Bu fobiye sosyal anksiyete bozukluğu da denir. Sosyal durumlardan, hatta en basitlerinden bile korkudur. Örneğin, sosyal fobisi olan bir kişi, bir restoranda sipariş vermekten veya bir telefona cevap vermekten korkabilir.

Spesifik fobiler

Bazı olağandışı tanınan fobiler şunlardır:

  • ablutofobi - banyo yapma korkusu;
  • ailurophobia - kedi korkusu;
  • akarofobi - kaşınma korkusu;
  • caliginephobia (venustraphobia) - güzel kadınlardan korkma;
  • kromofobi (krematofobi) - paraya dokunma korkusu;
  • mageirokophobia - yemek yapma korkusu;
  • siklofobi - bisiklet ve hareketli araç korkusu;
  • hedonofobi - zevk korkusu, zevk;
  • tetrafobi, dört rakamının korkusudur.

Belirli fobilerin geniş bir listesi verilmiştir, ancak bunlardan daha da fazlası vardır.

Fobilerle nasıl başa çıkılır

Mantıksal akıl yürütme, otomatik eğitim ve nefes alma teknikleri ile üstesinden gelinebilen yaygın korkunun aksine, fobilerden kurtulmak o kadar kolay değildir.
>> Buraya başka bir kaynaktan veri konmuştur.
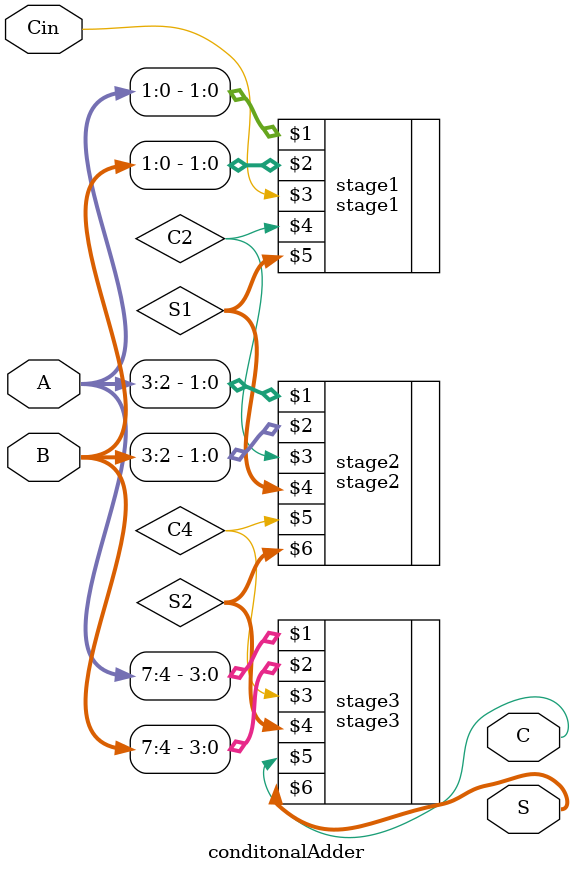
<source format=v>
module conditonalAdder(A, B, Cin, C, S);
input [7:0] A, B;
input Cin;
output [7:0] S;
output C;

wire [1:0] S1;
wire [3:0] S2;
stage1 stage1(A[1:0], B[1:0], Cin, C2, S1);
stage2 stage2(A[3:2], B[3:2], C2, S1, C4, S2);
stage3 stage3(A[7:4], B[7:4], C4, S2, C, S); 
endmodule

</source>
Bu bozukluğu tedavi etmek için çeşitli terapi türleri kullanılır - ilaçlar, psikoterapi, hipnoz.

Dünya Sağlık Örgütü ve ABD Sağlık Bakanlığı, bilişsel davranışçı terapiyi fobileri tedavi etmek için en etkili psikoterapi türü olarak kabul etmiştir. Bu tekniğin özü, hastanın korkularıyla ilgili olumsuz düşüncelerini tamamen olumluya dönüştürmesidir.

Psikoterapist hastaya yönlendirici sorular sorarak rehberlik eder: "Kötü olduğuna kim karar verdi?" veya "Bunun sonsuza kadar süreceğini kim söyledi?"
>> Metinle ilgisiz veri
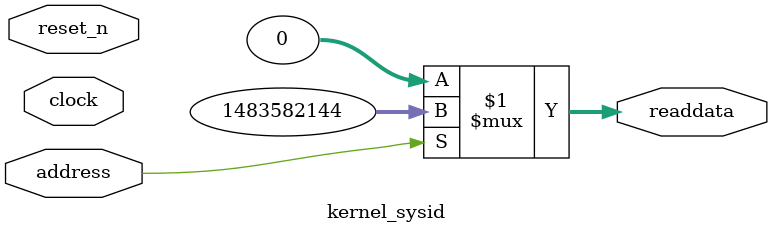
<source format=v>

`timescale 1ns / 1ps
// synthesis translate_on

// turn off superfluous verilog processor warnings 
// altera message_level Level1 
// altera message_off 10034 10035 10036 10037 10230 10240 10030 

module kernel_sysid (
               // inputs:
                address,
                clock,
                reset_n,

               // outputs:
                readdata
             )
;

  output  [ 31: 0] readdata;
  input            address;
  input            clock;
  input            reset_n;

  wire    [ 31: 0] readdata;
  //control_slave, which is an e_avalon_slave
  assign readdata = address ? 1483582144 : 0;

endmodule




</source>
Bilişsel Davranışçı Terapi, bir kişinin kendi düşüncelerinin nasıl hissettiğini etkilediği inancına dayanır. Terapi sayesinde kişi yanlış inançlardan kurtulur, kaygıya neden olan yanlış düşüncelerini fark eder ve yerine olumlu tutumlar koyar.

Ayrıca bilişsel-davranışçı terapi yardımıyla kişi korkularıyla tanışır. Terapistin gözetiminde içinde bulunduğu durumun atmosferine daldırılır, bu da panik atak geçirmesine neden olur.

Başlangıçta bu, hastanın hayal gücünde ve daha sonra gerçeklikte veya sanal gerçeklikte gerçekleşir. Son zamanlarda, sanal gerçeklik aygıtları giderek daha fazla kullanılabilir hale geldi ve terapistler bunları, hasta için güvenli bir ortamda tehlikeli bir duruma daldırmayı en üst düzeye çıkarmak için kullanabilir.

Terapi sırasında hasta, korkutucu nesnelere veya durumlara normal tepki verme alışkanlığı geliştirir. Bir fobiyle kendi başına başa çıkmayı öğrenir, korkusunu kontrol altına alır.

İlaç ayrıca kaygı ve korkunun fiziksel belirtilerini azaltmaya yardımcı olmak için kullanılır. Anksiyete-fobik bozukluklarla, özel durumlarda antidepresanlar, sakinleştiriciler reçete edilir - antipsikotikler.

Bununla birlikte, ilaçlar fobinin nedenlerini etkilemez, bu nedenle kural olarak psikoterapi ile birlikte kullanılırlar.

Hayatınızda fobilerle karşılaştınız mı?